President Barack Obama and House Speaker John Boehner, on Saturday reiterated pledges to work together to avoid the impending "fiscal cliff" of automatic spending cuts and tax hikes.
President Barack Obama and House Speaker John Boehner, R-Ohio, on Saturday reiterated pledges to work together to avoid the impending "fiscal cliff" of automatic spending cuts and tax hikes. But in their weekly radio addresses, the two leaders offered radically different visions for raising revenue while cutting spending.
The president listed job creation and economic growth as his top priorities. While pledging to not raise taxes on most Americans, the president said spending cuts must be combined with "asking the wealthiest Americans to pay a little more in taxes."
Boehner countered that raising top tax rates would, according to accounting firm Ernst & Young, "destroy 700,000 American jobs. That's because many of those hit by this tax increase are small-business owners — the very people who are the key to job creation in America."
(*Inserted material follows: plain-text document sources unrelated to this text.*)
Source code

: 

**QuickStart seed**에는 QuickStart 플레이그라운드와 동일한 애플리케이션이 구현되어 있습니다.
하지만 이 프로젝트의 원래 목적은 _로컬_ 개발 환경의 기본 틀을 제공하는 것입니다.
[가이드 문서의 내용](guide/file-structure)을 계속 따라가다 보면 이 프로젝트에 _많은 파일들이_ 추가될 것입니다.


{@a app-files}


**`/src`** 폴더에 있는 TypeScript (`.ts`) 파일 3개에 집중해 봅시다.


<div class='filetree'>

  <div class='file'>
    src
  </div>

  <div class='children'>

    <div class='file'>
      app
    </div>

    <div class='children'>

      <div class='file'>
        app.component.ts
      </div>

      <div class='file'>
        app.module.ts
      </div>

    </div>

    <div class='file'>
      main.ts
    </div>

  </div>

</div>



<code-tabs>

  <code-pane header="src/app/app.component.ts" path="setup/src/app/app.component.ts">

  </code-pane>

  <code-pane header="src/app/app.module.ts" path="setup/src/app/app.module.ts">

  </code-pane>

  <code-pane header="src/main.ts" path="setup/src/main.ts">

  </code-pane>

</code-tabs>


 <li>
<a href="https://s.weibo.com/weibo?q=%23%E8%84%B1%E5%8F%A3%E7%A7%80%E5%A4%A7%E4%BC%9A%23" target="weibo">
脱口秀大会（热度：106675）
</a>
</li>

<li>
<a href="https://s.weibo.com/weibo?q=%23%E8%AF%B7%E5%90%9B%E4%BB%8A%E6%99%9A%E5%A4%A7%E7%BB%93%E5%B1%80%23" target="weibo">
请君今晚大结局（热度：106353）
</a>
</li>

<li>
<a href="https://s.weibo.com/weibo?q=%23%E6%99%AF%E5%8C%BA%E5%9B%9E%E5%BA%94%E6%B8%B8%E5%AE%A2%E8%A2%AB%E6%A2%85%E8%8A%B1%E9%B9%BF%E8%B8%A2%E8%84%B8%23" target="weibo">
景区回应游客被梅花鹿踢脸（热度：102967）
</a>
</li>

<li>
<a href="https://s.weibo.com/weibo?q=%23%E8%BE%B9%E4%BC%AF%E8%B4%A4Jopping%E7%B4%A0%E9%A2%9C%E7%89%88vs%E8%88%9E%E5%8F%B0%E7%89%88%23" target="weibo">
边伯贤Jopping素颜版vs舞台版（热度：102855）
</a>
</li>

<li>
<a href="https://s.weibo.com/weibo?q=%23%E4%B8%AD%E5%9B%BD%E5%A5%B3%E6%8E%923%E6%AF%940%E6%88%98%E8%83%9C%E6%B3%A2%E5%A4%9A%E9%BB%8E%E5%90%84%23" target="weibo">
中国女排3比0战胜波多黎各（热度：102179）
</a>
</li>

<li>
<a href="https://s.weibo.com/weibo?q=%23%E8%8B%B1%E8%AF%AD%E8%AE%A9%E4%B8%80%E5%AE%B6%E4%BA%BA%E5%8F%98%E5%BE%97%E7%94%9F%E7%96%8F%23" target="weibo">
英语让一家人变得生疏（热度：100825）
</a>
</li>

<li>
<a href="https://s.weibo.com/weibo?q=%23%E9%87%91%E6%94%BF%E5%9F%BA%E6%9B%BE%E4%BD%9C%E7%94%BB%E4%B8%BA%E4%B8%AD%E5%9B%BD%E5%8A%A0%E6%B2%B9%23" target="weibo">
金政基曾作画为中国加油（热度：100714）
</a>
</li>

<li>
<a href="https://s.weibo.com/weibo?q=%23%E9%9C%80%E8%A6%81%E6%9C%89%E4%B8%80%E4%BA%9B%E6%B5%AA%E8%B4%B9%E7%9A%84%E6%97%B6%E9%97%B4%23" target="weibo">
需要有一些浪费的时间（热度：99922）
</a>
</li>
Obama reiterated his campaign promise that he would not ask students, seniors or middle-class families to pay more in taxes. "Even as we negotiate a broader deficit reduction package, Congress should extend middle-class tax cuts right now. It's a step that would give millions of families and 97 percent of small businesses the peace of mind that will lead to new jobs and faster growth."
Boehner instead proposed "shoring up entitlement programs" and closing tax loopholes as alternatives to raising taxes on the rich.
The president said the plan he stumped on during the campaign will reward businesses that create jobs, provide access to education and training, and rebuild the nation's infrastructure while pushing clean energy. The plan will "reduce our deficit in a balanced and responsible way," Obama said.
Obama said he had invited leaders of both parties to the White House this week "to build consensus around challenges we can only solve together."
The two leaders spoke briefly last week, Boehner said, adding that he was hopeful the two parties could forge a deficit-reduction agreement that passes both chambers of Congress.